Written by Anthony Moujaes
"Today there is reason to be glad this bill won't be considered by the Indiana legislature in 2013. But we also think it shouldn't be an issue going forward," Schuenemeyer said. "We support full marriage equality for all people in every state. The freedom to choose who we marry honors our pledge to justice and liberty for all."
Indiana lawmakers said they would wait until 2014 to revisit the issue, after the U.S. Supreme Court hears two cases this year on marriage equality, before they pushed forward with a proposed constitutional amendment. The state already has a law that does not recognize same-sex marriage.
UCC minister the Rev. Marie Siroky, president of Interfaith Coalition on Nondiscrimination in Indiana, sent lawmakers a letter signed by 230 Indiana clergy members to focus on more important issues and leave the decision on who to marry to each faith community. Siroky hopes the delay gives lawmakers a chance to reconsider their position.
"I would like to believe that those who pushed for the bill before are actually seeing in their constituency that a lot of people are in favor of not having this as an amendment and are much more tolerant of people's religious views, and those who want to enter a same-sex relationship," Siroky said.
The national opinion turned in favor of same-sex marriages in the last year, with voters from three states (Maine, Maryland and Washington) approving marriage equality referendums, and voters from a fourth (Minnesota) rejecting a proposed constitutional ban. There are nine states, along with Washington, D.C., that recognize same-sex marriages: Connecticut, Iowa, Maine, Maryland, Massachusetts, New Hampshire, New York, Vermont, and Washington.

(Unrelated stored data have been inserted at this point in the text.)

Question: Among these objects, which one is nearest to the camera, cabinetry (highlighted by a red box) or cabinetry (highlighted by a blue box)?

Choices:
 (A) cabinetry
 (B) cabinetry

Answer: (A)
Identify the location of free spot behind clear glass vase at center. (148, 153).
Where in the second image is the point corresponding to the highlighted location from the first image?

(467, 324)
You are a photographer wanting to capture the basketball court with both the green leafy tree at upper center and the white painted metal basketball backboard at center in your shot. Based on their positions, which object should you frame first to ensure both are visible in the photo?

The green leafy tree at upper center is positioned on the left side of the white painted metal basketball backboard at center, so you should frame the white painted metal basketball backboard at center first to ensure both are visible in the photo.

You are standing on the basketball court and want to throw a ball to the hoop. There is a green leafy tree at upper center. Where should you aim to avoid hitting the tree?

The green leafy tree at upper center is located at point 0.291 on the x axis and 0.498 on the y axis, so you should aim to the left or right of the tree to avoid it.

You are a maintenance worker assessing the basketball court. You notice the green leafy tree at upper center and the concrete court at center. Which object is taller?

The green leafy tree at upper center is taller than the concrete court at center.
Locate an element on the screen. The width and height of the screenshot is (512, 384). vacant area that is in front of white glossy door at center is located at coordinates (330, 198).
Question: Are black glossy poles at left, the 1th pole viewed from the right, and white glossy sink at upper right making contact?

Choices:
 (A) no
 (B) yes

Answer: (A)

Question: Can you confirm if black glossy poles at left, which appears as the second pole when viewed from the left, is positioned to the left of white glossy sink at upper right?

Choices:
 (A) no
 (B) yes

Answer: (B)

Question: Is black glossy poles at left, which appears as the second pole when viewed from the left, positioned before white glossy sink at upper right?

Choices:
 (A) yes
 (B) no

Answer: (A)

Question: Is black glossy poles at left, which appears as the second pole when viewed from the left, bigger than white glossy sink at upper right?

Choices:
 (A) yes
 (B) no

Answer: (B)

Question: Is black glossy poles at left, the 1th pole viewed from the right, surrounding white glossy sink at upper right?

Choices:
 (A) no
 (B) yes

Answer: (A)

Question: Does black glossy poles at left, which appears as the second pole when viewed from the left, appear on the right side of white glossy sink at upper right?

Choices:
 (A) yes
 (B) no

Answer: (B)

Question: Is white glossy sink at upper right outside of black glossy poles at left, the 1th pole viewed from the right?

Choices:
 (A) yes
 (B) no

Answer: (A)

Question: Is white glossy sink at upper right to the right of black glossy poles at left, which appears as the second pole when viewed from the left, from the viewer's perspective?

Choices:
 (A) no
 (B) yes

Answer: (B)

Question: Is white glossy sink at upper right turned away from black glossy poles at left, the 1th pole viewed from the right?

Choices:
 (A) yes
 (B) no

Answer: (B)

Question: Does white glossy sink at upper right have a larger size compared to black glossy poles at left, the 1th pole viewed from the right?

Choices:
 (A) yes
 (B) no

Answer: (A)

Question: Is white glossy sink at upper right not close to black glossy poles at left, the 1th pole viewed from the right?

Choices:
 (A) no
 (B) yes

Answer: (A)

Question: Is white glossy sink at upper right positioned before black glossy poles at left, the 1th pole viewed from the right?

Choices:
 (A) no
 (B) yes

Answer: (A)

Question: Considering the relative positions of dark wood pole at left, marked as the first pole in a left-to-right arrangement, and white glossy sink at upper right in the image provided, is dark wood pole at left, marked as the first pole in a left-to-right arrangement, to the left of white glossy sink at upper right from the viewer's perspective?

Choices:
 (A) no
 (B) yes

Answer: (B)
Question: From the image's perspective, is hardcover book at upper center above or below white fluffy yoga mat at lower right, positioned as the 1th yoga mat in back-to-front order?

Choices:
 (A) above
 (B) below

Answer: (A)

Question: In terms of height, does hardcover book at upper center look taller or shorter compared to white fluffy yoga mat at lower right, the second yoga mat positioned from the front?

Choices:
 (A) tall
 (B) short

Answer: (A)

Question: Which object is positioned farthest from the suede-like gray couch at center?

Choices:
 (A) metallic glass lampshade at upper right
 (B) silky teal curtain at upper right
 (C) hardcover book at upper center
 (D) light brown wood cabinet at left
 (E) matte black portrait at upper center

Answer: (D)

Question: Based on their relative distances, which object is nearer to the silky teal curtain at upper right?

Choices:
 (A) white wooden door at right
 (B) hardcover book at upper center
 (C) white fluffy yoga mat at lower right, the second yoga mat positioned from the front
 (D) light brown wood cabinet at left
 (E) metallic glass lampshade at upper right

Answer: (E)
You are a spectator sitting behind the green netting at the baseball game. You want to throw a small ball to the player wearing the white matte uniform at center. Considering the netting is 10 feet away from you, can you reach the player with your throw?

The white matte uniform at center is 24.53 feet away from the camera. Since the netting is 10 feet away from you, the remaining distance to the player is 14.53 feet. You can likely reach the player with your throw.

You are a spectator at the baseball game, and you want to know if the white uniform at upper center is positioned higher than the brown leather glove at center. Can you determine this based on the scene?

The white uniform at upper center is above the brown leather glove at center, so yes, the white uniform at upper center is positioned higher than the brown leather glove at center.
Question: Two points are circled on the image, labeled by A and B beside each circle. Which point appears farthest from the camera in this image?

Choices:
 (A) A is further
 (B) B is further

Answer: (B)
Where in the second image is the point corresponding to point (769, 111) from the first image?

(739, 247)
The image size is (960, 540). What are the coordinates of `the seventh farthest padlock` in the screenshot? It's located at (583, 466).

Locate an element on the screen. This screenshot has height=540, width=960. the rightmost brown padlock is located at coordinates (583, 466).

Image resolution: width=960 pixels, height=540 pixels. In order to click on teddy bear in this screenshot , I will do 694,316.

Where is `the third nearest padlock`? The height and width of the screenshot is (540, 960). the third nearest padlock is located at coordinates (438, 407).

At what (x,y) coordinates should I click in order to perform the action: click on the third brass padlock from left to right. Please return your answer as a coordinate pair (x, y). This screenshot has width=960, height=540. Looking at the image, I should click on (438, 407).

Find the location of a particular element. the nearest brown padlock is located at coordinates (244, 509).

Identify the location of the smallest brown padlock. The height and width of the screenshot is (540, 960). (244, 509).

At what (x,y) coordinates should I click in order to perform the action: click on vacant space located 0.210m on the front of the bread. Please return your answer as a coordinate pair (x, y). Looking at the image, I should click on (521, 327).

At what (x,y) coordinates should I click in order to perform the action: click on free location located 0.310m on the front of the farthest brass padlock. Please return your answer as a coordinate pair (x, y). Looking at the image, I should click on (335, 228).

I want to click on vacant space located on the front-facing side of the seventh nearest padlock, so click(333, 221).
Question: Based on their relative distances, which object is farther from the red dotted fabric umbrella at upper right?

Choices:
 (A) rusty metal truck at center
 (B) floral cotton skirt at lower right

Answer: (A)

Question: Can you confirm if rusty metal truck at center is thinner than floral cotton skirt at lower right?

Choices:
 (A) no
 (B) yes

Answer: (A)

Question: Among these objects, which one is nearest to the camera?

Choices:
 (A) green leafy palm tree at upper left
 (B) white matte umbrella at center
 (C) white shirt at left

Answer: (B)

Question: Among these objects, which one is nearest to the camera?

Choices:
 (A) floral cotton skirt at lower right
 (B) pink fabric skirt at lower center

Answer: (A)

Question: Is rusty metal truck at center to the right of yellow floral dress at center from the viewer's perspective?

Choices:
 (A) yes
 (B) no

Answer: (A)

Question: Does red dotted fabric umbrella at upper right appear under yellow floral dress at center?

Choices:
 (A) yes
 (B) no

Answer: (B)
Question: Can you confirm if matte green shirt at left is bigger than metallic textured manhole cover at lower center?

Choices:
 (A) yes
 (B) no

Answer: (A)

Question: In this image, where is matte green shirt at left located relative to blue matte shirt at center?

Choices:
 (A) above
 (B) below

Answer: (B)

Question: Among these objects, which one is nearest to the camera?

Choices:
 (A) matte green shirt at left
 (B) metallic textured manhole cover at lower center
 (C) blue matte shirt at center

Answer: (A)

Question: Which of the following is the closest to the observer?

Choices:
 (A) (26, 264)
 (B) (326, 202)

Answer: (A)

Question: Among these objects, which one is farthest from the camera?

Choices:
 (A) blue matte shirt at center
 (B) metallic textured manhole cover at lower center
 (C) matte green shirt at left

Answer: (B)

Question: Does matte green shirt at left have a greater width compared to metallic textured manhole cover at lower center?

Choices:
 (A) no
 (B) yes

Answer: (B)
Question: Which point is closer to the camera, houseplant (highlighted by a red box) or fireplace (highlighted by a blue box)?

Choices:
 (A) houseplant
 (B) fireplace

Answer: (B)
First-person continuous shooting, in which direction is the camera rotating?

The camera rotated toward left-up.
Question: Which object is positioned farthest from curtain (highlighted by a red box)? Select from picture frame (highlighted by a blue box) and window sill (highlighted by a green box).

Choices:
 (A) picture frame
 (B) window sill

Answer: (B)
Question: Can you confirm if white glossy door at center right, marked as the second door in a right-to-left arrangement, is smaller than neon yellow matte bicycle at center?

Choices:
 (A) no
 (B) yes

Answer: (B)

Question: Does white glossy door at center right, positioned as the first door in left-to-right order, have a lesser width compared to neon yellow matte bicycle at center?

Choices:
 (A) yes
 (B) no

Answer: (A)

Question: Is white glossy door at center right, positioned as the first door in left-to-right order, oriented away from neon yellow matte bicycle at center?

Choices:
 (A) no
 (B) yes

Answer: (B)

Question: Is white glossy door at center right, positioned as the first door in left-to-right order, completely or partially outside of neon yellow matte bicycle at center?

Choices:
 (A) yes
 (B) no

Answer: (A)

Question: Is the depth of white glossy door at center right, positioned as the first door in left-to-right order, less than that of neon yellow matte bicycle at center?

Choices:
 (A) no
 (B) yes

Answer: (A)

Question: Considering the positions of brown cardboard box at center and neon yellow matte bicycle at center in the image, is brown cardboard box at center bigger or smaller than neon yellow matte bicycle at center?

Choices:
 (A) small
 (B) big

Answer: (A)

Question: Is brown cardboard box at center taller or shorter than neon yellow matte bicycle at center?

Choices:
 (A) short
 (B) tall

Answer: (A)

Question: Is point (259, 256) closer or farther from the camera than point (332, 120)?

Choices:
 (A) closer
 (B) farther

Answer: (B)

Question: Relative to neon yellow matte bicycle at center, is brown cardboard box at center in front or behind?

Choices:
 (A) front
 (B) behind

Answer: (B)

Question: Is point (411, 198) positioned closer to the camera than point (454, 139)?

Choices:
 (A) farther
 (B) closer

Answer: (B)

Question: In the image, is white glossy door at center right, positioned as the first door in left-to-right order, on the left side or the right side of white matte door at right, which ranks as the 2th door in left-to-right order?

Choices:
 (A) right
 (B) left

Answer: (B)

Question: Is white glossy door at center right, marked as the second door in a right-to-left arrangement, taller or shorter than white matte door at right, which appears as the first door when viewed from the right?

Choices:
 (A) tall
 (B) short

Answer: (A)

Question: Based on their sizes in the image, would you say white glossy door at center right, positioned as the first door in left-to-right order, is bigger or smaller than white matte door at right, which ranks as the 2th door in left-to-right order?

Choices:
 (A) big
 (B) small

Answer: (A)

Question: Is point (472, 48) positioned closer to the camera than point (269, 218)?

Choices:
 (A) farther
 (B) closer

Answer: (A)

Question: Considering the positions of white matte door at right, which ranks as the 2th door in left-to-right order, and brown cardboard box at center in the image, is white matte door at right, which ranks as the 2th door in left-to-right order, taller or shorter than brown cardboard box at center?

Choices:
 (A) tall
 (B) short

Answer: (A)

The Supreme Court scheduled two marriage equality cases for late March on the constitutionality on the Defense of Marriage Act, a federal law limiting benefits to same-sex couples that are available to heterosexual couples, and California's Proposition 8, that state's law defining marriage as between one man and one woman. Those cases will likely have a ruling by late June.
Had the state legislature passed the measure, "we could find ourselves in the very inadvisable situation of having a matter on the ballot in 2014 that has been ruled unconstitutional and there is no means of removing it from the ballot," Indiana House Speaker Brian Bosma said.
Two advocates of marriage equality organizations in the state think time may help turn opinions in their favor. Rick Sutton, executive director of Indiana Equality Action said "a delay is by no means a win. But we believe we are headed in a better direction."
The president of FairTalk, Jean Capler, thinks the state's voters can defeat the proposal with more time because of the delay. "I fully believe we can [defeat the proposal] based on just basic Hoosier common sense and a sense of fairness," she said.